Start of Material provided

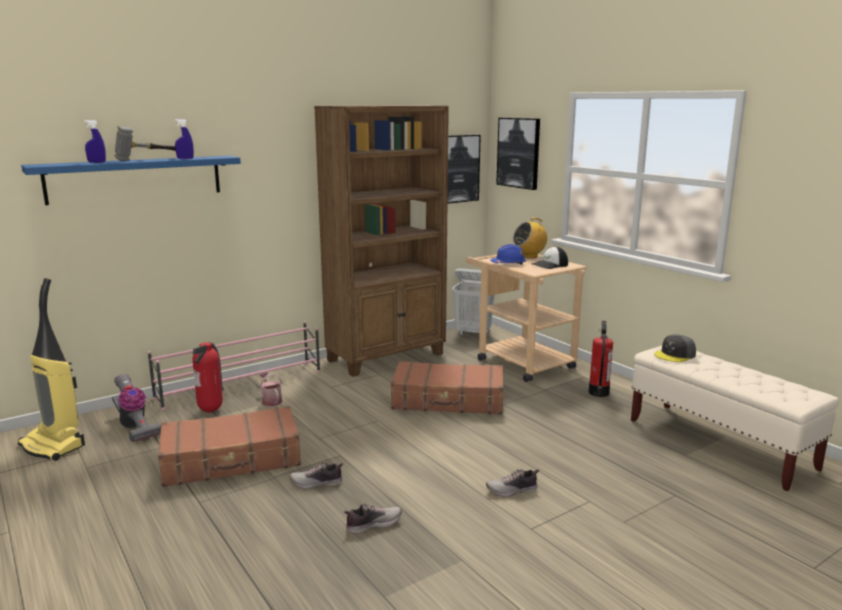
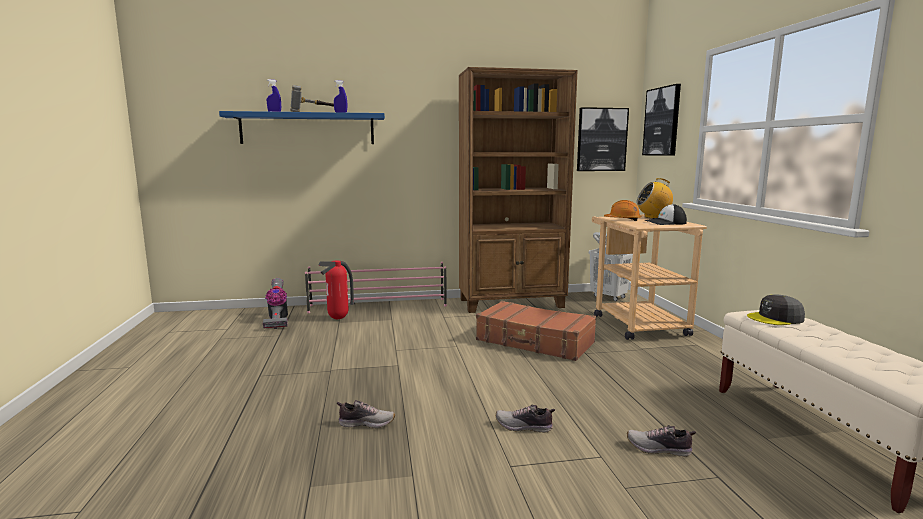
camera: 25 degrees right, 5 degrees down
vacuum cleaner [18,278,85,461] -> none
brown suitcase [158,406,301,487] -> none
watering can [259,372,282,406] -> none
shoe [290,462,343,489] -> shoe moved to [627,425,696,457]
blue hard hat [490,244,526,264] -> orange hard hat [604,200,641,221]
fire extinguisher [589,321,613,397] -> none

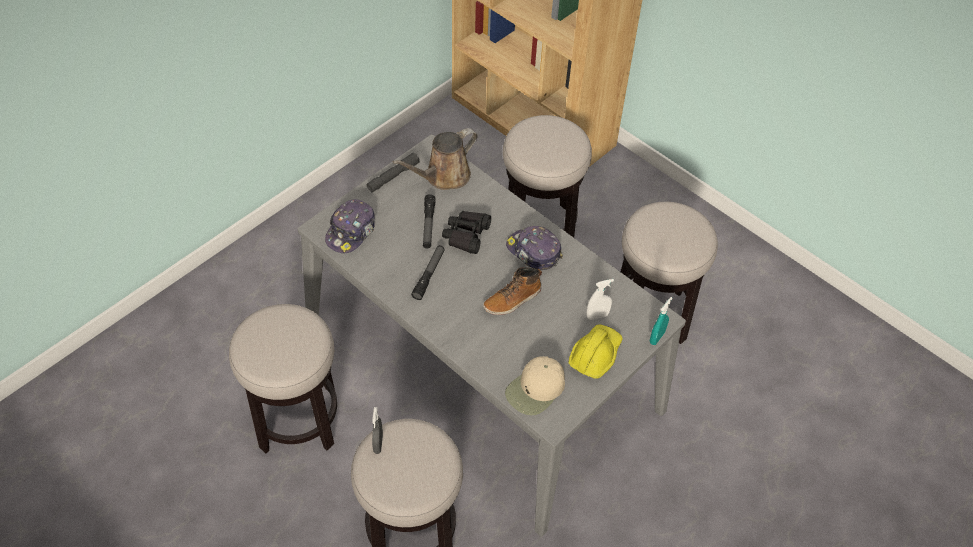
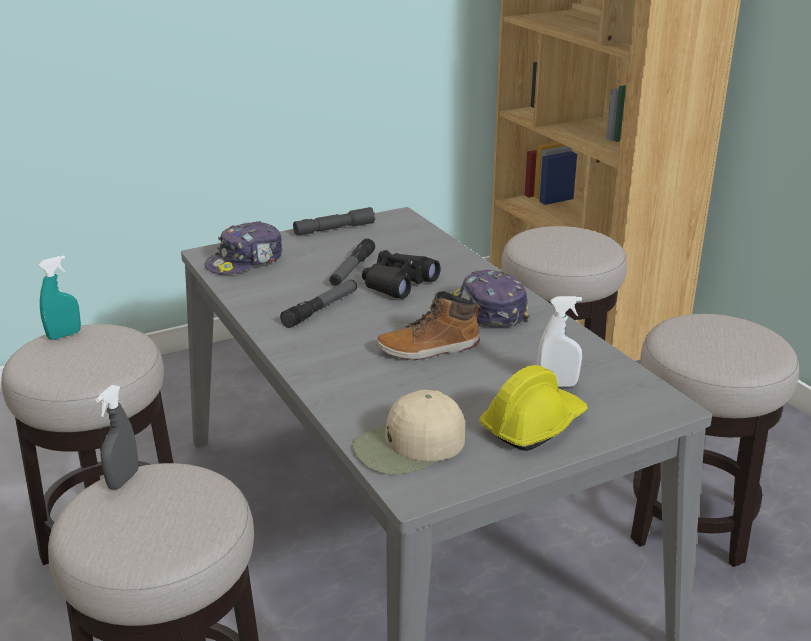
camera: 20 degrees right, 25 degrees down
brown watering can [393,128,478,190] -> none
turquoise spray bottle [650,297,673,345] -> turquoise spray bottle moved to [39,256,81,340]

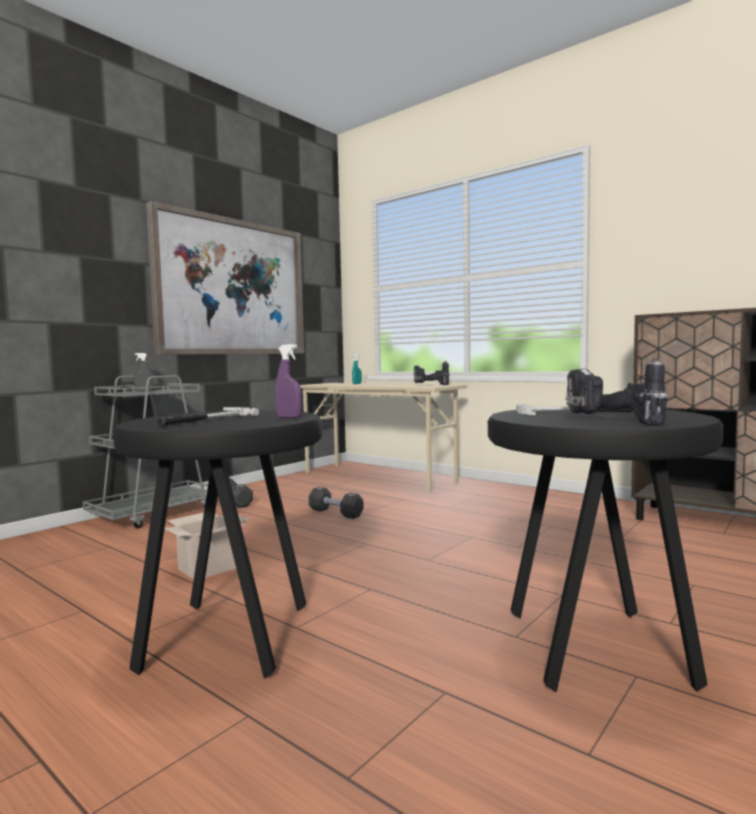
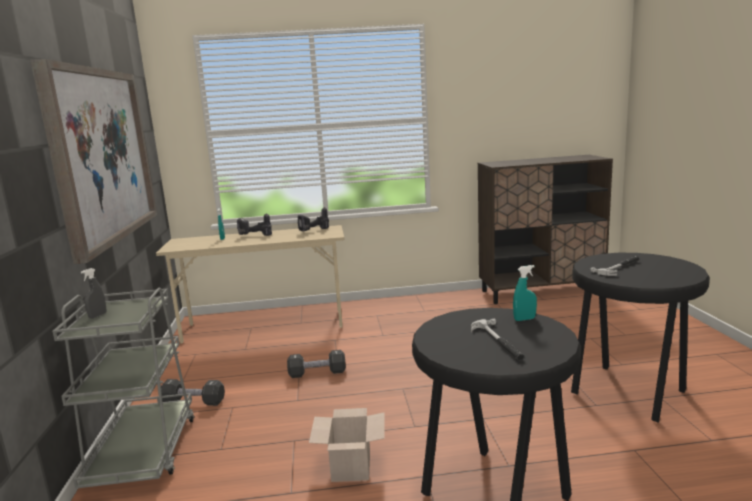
camera: 45 degrees left, 10 degrees up
purple spray bottle [275,344,302,418] -> turquoise spray bottle [513,265,537,321]
power drill [565,357,668,425] -> power drill moved to [237,213,272,236]

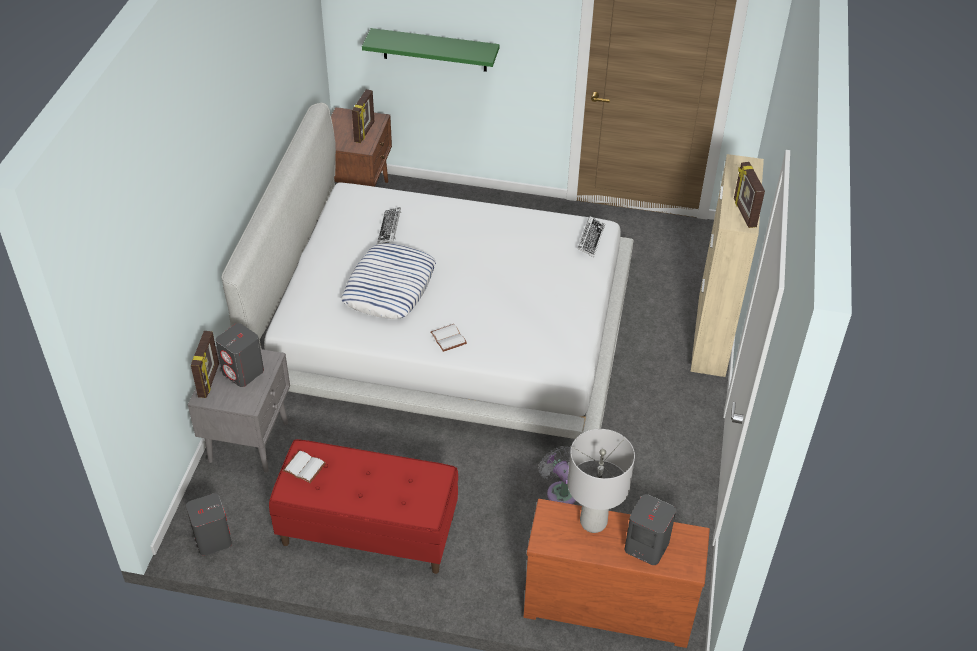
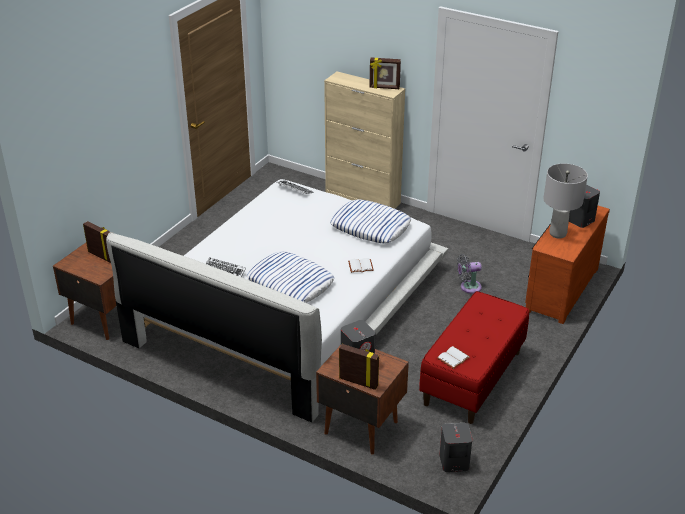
camera: 70 degrees left, 10 degrees down
grey nightstand [187,346,290,473] -> brown nightstand [316,345,409,454]
green shelf [362,28,499,72] -> none
none -> pillow [330,199,411,243]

End of Material provided

**Assigned task**
Which lines above include the word "camera"? Show each one.

**Written response**
camera: 25 degrees right, 5 degrees down
camera: 20 degrees right, 25 degrees down
camera: 45 degrees left, 10 degrees up
camera: 70 degrees left, 10 degrees down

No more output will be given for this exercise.